Using the records below, copy every line that holds the string "another".

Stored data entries

-=-=-=-=-

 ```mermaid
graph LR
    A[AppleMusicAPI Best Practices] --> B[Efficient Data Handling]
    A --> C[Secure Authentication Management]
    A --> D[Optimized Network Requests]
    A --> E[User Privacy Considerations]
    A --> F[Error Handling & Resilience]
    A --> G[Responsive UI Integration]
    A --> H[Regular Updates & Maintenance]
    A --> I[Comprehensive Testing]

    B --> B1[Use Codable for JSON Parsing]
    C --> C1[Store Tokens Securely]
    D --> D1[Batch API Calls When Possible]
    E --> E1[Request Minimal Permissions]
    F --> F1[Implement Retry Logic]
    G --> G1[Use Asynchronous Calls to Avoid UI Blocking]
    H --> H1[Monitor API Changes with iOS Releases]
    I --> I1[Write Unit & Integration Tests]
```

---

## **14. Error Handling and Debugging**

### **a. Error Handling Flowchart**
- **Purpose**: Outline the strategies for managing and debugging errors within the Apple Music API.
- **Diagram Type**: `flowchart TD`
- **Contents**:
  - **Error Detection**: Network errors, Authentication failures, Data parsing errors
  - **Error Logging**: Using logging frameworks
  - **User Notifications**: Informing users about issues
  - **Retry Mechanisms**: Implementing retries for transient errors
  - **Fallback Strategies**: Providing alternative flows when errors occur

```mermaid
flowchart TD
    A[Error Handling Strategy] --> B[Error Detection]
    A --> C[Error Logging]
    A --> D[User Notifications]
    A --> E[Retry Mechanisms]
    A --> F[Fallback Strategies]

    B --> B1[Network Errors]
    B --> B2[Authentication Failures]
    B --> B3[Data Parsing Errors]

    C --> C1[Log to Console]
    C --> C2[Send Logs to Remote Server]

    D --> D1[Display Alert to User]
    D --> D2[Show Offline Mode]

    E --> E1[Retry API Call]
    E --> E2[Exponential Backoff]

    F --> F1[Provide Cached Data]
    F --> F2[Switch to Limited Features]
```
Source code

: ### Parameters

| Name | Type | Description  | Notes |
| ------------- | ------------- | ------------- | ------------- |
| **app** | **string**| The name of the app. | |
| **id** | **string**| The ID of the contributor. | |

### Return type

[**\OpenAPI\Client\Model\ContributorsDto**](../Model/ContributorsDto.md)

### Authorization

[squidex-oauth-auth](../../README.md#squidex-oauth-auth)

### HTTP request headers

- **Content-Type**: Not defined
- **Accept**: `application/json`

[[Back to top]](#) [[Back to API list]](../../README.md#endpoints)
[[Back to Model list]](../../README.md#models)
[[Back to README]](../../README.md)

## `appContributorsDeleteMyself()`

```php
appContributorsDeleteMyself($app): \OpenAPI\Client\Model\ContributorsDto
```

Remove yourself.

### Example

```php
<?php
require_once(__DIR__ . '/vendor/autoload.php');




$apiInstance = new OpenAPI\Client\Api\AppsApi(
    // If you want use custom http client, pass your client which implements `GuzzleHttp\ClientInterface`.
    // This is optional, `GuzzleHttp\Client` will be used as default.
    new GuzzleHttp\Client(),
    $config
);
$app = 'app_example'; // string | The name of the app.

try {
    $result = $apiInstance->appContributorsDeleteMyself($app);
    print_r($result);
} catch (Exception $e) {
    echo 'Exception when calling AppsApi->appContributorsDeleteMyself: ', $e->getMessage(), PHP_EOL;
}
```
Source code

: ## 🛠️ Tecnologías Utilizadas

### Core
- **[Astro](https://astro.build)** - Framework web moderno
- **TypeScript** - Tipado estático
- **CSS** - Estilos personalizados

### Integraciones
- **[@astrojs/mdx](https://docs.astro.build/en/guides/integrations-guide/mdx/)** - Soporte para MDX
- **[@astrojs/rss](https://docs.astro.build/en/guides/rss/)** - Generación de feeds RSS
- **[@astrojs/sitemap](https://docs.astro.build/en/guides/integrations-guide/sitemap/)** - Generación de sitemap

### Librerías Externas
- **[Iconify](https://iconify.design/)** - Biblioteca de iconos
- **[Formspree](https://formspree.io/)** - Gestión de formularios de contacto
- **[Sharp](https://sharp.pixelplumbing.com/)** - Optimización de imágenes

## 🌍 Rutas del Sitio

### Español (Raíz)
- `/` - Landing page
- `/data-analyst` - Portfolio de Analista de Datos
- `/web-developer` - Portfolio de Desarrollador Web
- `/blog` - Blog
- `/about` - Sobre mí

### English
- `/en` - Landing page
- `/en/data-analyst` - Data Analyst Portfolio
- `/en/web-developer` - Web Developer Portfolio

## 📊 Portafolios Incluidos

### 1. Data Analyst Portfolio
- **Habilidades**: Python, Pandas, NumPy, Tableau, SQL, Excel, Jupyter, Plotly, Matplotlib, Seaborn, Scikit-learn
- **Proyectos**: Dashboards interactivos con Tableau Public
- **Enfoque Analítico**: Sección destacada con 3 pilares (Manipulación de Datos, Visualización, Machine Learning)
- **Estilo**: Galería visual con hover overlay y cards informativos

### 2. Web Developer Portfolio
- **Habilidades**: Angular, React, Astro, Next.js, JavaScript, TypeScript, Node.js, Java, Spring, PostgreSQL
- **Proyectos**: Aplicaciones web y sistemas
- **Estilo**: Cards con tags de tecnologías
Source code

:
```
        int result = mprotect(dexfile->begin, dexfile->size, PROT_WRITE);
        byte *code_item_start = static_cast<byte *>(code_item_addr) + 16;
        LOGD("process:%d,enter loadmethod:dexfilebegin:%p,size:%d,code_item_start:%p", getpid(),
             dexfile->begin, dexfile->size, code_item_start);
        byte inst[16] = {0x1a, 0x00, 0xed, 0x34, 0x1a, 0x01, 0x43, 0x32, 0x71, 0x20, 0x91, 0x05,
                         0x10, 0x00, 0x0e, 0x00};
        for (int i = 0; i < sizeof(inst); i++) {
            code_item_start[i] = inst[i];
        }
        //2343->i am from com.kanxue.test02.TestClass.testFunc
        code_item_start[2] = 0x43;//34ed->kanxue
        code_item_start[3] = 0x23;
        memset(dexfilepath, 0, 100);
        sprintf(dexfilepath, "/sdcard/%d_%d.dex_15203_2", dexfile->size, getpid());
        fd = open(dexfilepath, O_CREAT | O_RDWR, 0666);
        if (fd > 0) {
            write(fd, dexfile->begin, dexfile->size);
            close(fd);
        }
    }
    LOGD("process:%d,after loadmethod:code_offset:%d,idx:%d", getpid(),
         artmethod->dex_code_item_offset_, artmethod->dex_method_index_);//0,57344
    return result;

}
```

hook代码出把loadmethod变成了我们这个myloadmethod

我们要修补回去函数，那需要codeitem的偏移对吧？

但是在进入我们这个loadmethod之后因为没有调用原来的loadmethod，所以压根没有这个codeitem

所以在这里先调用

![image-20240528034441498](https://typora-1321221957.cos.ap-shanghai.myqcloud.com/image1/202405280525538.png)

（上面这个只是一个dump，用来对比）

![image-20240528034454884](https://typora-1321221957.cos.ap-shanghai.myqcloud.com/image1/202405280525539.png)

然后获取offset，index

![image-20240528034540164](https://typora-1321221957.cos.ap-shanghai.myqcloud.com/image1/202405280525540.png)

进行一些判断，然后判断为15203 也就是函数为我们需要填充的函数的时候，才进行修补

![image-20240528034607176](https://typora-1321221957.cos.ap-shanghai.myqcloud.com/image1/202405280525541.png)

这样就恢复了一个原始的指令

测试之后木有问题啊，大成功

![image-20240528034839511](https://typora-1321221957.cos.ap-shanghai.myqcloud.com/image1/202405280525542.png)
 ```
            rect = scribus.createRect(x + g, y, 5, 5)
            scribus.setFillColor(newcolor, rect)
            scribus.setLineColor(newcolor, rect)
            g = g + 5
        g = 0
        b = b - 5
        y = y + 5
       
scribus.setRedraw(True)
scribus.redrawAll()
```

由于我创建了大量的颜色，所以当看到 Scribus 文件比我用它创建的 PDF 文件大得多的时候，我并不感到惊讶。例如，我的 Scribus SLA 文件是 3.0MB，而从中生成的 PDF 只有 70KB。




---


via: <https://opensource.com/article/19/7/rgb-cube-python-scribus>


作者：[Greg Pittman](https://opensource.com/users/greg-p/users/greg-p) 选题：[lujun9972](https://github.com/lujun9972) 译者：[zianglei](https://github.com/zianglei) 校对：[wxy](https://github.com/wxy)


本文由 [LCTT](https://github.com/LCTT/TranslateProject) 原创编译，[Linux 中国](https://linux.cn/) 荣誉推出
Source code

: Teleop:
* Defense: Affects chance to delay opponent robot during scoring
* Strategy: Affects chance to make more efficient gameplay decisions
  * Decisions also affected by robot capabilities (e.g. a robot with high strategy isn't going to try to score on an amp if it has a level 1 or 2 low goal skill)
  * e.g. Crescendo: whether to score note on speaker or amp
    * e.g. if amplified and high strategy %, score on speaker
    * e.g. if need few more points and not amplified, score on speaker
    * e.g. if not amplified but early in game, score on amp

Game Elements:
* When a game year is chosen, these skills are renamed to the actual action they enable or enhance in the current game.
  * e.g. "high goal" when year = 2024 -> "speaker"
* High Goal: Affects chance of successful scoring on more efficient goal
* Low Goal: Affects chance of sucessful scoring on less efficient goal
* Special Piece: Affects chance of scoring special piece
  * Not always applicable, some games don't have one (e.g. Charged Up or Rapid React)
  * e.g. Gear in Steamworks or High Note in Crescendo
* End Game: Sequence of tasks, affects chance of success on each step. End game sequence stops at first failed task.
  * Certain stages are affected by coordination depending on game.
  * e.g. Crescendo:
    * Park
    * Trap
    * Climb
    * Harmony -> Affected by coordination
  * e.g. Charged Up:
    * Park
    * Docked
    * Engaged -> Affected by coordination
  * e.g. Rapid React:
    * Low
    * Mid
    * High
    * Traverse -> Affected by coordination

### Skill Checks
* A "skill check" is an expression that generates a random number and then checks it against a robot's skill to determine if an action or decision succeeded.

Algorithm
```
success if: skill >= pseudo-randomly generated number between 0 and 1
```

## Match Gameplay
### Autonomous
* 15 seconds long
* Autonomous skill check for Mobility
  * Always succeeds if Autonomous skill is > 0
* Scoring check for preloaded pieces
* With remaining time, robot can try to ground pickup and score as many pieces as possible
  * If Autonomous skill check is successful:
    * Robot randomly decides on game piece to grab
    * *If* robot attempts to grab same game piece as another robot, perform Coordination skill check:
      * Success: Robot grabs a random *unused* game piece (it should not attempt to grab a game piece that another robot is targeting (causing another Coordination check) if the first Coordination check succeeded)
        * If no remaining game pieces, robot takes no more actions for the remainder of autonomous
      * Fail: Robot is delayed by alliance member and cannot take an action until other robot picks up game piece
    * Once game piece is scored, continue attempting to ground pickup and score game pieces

-=-=-=-=-

» Answer section:
    * *If* robot attempts to grab same game piece as another robot, perform Coordination skill check:
      * Success: Robot grabs a random *unused* game piece (it should not attempt to grab a game piece that another robot is targeting (causing another Coordination check) if the first Coordination check succeeded)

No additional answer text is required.